"The place God calls us to is the place where your deep gladness and the world's deep hunger meet."

"The place God calls us to is the place where your deep gladness and the world's deep hunger meet."

Saturday, April 5, 2014

Fighting for Hope

As usual. There are simply too many emotions and thoughts to sort through to write a cohesive blog on what it feels like to re-enter the US after ministry overseas.

Of course everything is shiny and beautiful, there is so much food, money, and affluence, so many smiles, so much joy. America the Beautiful. We actually ease drop conversations at restaurants and parks, and people are talking about the goodness of God, discipleship and ministry.

Surreal. How can God be so seemingly present in one place, and so not present in another.

I was going flower shopping with my mom and it came out...

"Why does it feel like Satan is winning in Montenegro?"

There it is. It goes beyond Starbucks, southern hospitality, huge grocery stores...

the INJUSTICE runs much deeper than convenience and good coffee... Why is it not fair, why do we have churches and grace and transformed lives, and Montenegro has

 Hopelessness.

even deeper...

realizing that hopelessness has buried it's seeds deep inside of my own soul. 

The battle ground isn't just for the hearts of the Montenegrins, The evil one is fighting for my heart too.

Songs and verses about world missions that used to inspire, leave me numb, jaded and insecure. I find myself in the deep places, when I let my southern smile fades and I am being authentic, I feel two main emotions.

SHAME.

I have been learning a lot about shame lately. Me and a few of my girlfriends are working through this book by Brene Brown called "Gifts of Imperfection". She was a shame researcher has studied tons of people and stories. Basically if you don't own up to shame, It owns you. So through that I have been owning what I feel ashamed of. What I let Satan tell me, and what I choose to believe. I feel more shame in the last 2 years then my previous 25 years. This is a great quote to sum up my last two years...

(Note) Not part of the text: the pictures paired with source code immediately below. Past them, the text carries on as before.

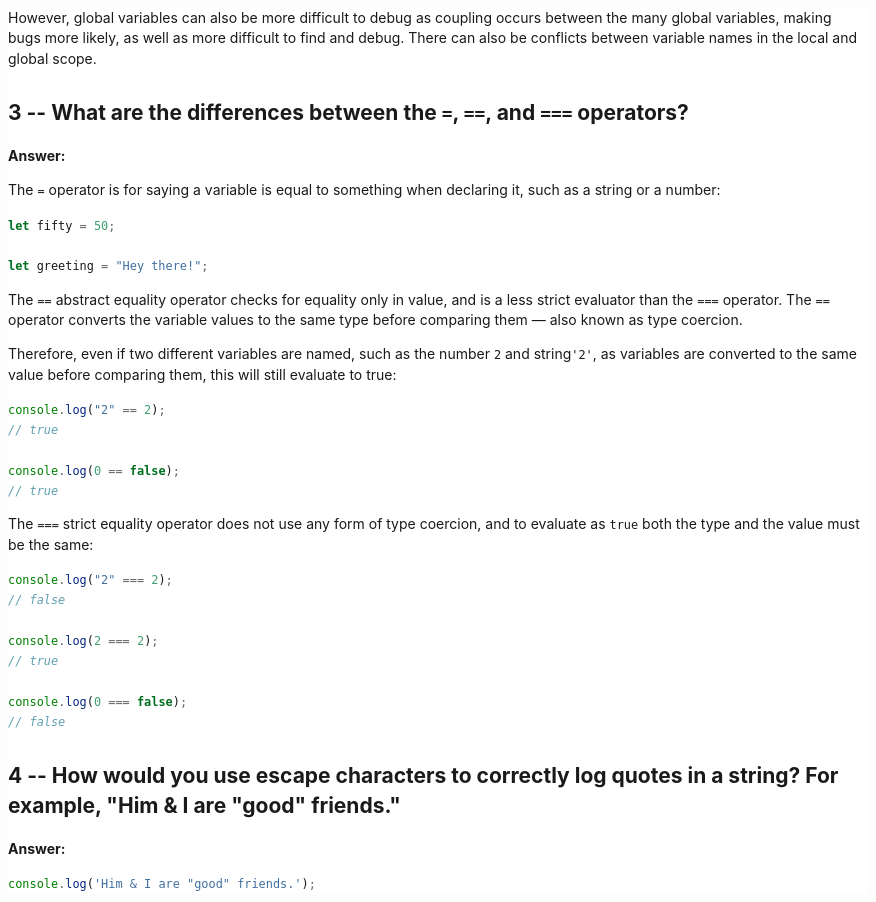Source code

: However, global variables can also be more difficult to debug as coupling occurs between the many global variables, making bugs more likely, as well as more difficult to find and debug. There can also be conflicts between variable names in the local and global scope.

## 3 -- What are the differences between the `=`, `==`, and `===` operators?

**Answer:**

The `=` operator is for saying a variable is equal to something when declaring it, such as a string or a number:

```js
let fifty = 50;

let greeting = "Hey there!";
```

The `==` abstract equality operator checks for equality only in value, and is a less strict evaluator than the `===` operator. The `==` operator converts the variable values to the same type before comparing them — also known as type coercion.

Therefore, even if two different variables are named, such as the number `2` and string`'2'`, as variables are converted to the same value before comparing them, this will still evaluate to true:

```js
console.log("2" == 2);
// true

console.log(0 == false);
// true
```

The `===` strict equality operator does not use any form of type coercion, and to evaluate as `true` both the type and the value must be the same:

```js
console.log("2" === 2);
// false

console.log(2 === 2);
// true

console.log(0 === false);
// false
```

## 4 -- How would you use escape characters to correctly log quotes in a string? For example, "Him & I are "good" friends."

**Answer:**

```js
console.log('Him & I are "good" friends.');
```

."The belief that everything should be fun, fast, and easy is inconsistent with hopeful thinking. It also sets us up for hopelessness. When we experience something that is difficult and requires significant time and effort, we are quick to think, This is supposed to be easy; it’s not worth the effort, or, This should be easier: it’s only hard and slow because I’m not good at it." -Brene Brown

I see so much darkness and need in Montenegro, so much I am so powerless to change, and all I can see is Failure.  Shame. 

and
ANGER. (towards God)

I know this emotion often masks the others, so when I really dig deep the two words I feel towards God in those quiet places "tricked and abandoned". But it feels like anger.

I practice gratitude, I sing, I pray, I read scripture... But under the surface my relationship to my heavenly father figure is embittered with feelings of trickery and abandonment.

It is a cycle of hopelessness. I bury feelings of Shame and Anger under happier things. I numb them with happier feelings, allowing me to maintain a semblance of a personal relationship with God. But true healing is being wholehearted with God trusting Him with the pain. Only He can release me from the ANGER, and only He can speak against those feelings of SHAME.

But I am afraid of him. Trusting when I feel abandoned and tricked. Today I went on a walk, I barely and bravely squeaked it out before the star-kindler...

I feel Tricked, Angry, and Abandoned by you.

I want you to heal me, I want to trust you.

The shortest most authentic prayer I have prayed in a while.

I want to believe He has a purpose.
I want to believe He is mighty to save in Montenegro.
I want to believe He is completing a good work in me. 

Courage, dear heart. Voyage of the Dawn Treader  -C.S. Lewis

I feel flashes of hope in my heart, that fade quickly, a taste of what it feel like to Hope.
 I want it to all be true. But for now that's all there is.